А тут уже няня выходила замуж за какого-нибудь солдата, и ее сменяла следующая.
Проводил я с ними дневные часы, но ничего особенно светлого не запомнилось. Помню, как тетя Маша уронила меня с рук на тротуар. Помню вкус разбитой губы и пыльного асфальта. Было мне года два с половиной. Еще помню, как строгая Нина ставит передо мной миску с самой ненавистной моей едой – творогом, растертым в кефире, – и будильник. Чтобы через пять минут все было пусто! В кефире плавают комки от творога, и от них кого угодно может вырвать. Нина исчезает на кухне, и я в полном отчаянии перевожу стрелки аж на полчаса назад и сижу обреченно, не дыша и с творогом за щекой.
Нина, видимо, была не очень сильна в часовой технике, и прошло какое-то время, пока она разгадала мой маневр.
Крики переносил безропотно, но в душе переживал страшно. Я вообще в детстве ненавидел есть.
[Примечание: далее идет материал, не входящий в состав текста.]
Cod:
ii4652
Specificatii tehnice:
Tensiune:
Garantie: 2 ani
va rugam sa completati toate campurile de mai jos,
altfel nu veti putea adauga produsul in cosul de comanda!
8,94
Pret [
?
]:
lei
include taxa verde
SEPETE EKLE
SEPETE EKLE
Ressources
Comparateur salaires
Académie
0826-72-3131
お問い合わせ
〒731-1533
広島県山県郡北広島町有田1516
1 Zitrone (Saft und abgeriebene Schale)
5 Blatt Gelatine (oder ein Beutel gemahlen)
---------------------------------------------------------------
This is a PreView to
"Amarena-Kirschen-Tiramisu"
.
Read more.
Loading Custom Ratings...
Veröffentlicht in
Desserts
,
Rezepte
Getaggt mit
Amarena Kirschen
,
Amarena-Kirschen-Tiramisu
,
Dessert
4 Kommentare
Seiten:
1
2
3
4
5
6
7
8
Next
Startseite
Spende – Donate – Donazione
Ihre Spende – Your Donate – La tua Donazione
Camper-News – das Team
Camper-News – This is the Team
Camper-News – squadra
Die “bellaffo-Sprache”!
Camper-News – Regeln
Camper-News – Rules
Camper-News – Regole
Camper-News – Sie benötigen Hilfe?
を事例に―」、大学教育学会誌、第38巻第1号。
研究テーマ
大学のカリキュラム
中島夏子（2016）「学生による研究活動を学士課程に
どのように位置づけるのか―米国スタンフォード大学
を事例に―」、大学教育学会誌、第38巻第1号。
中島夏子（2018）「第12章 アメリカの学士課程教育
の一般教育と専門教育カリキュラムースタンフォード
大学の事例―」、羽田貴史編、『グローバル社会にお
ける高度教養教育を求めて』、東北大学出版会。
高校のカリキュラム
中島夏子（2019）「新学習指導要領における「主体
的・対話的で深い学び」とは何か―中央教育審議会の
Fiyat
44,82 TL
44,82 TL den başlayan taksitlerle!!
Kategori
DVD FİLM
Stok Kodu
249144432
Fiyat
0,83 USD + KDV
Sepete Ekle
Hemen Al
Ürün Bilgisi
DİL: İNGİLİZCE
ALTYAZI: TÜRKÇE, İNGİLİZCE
Ненавидел иезуитский прием, с помощью которого меня пытались пичкать. Коровка паслась на лугу, крестьяне ее доили, потом из молочка сделали творог, привезли в город, отец работал на работе, заработал деньги, купил творог в магазине, а ты, сволочь, есть не хочешь? Я мог спокойно принести из детского сада макароны за щекой. Но в детский сад меня отправили позже.
В первой комнате располагались: диван с тяжелыми жесткими подушками и двумя валиками (я любил с ними бороться), черная рифленая печь до потолка, буфет с архитектурными излишествами – тогда других не было, хрущевская мода на "современное" еще не наступила. Потом – окно на Волхонку, потом – пианино "Красный Октябрь" в сером чехле и на нем – телевизор "КВН" с линзой.
Вся квартира (кроме Аллы Петровны, естественно) приходила к нам смотреть телевизор. Что показывали, было совершенно неважно – сам факт какого-то движения на экране являл из себя чудо и вызывал радостное изумление.
Еще посреди комнаты стоял старый дубовый стол со стульями. У стола были массивные квадратного сечения опоры, и я очень любил ходить под этот стол пешком – особенно когда приходили гости. Меня не было видно, а мне все было слышно; кроме того, я мог спокойно рассматривать всякие интересные ноги сидящих за столом.
Во второй комнате стоял комод с зеркалом, кровать мамы с папой, кровать моя, письменный стол и раскладушка тети Гали.
Как это все помещалось на десяти метрах, я не понимаю.
Впрочем, раскладушку на день убирали.
Одну стену целиком занимала книжная полка, вторую полку над моей кроватью строили уже при моей жизни.
Одно окно выходило на Музей Пушкина, другое – полукруглым выступом – на угол Волхонки. Дом наш имел очень толстые стены, и подоконники были очень глубокие – почти в метр.
Меня загоняли или относили спать, целовали на ночь, некоторое время я боролся со сном, силясь расслышать, о чем говорят взрослые в соседней комнате, потом проваливался в сон, и как укладываются родители и тетя Галя, я уже не слышал.